論文集であってトレルチ思想の紹介ではないが、意識されている思想史的文脈には拡がりがある。自分には、トレルチの思想を「神学の歴史化」と特徴づけることの是非までは判断できないが、思想史的な関心からトレルチを読む場合にあれこれ参考になる部分があるのではないか。

佐藤真一『トレルチとその時代』(創文社、1997年)

第1部 トレルチの神学的課題
第2部 ヴィルヘルム二世時代の社会・学校・教会とトレルチ
第3部 トレルチと第一次世界大戦―トラウプとの対比
第4部 ヴァイマル共和国期のトレルチ―革命と反革命

当時の歴史的背景に照らしてトレルチの知的な歩みを辿ったたいへんな労作、たいへんな労作であることは分かるのだが、これを読めばトレルチ思想が分かるかと言われれば、それはちょっと難しい。本格的にトレルチ研究をする人が目を通すべき研究書。序章で、国内外のトレルチ研究のレビューをしているので、これもまた有益。

近藤勝彦『トレルチ研究』上・下(教文館、1996年)

第一部 トレルチにおける歴史形成の神学
第二部 トレルチの「信仰論」とその周辺
第三部 トレルチにおける「文化総合」とデモクラシーの問題
第四部 トレルチとウェーバー

学位論文にプラス、複数の論文からなっているのかな。大部だが、ある程度各章が独立しているし、また文章としても読みやすく書かれている。
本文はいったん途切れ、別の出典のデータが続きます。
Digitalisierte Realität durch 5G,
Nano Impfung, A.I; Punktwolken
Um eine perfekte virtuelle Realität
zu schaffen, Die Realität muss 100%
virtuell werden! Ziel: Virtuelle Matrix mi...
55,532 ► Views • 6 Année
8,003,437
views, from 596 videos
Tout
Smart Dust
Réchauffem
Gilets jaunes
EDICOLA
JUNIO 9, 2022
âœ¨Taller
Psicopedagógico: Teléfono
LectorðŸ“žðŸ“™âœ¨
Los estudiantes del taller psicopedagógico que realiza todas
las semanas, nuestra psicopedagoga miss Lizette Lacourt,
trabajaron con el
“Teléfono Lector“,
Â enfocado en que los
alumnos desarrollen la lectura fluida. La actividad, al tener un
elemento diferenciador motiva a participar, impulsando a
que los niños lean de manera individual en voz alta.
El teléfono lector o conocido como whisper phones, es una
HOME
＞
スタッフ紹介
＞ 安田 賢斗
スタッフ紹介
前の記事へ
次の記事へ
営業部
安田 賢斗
トレルチ思想を歴史形成の神学と特徴づける見方の是非までは自分に判断できないが、扱っている主題の幅や密度からしても、トレルチ研究の基礎になるような本に思える。

トレルチ思想の「入門書」として「コレ」というのは、ちょっと見あたらず。冒頭にも触れたが、やはり神学、歴史学、哲学といったジャンルを独特のしかたでまたがっているところに扱いの難しさがありそうだ。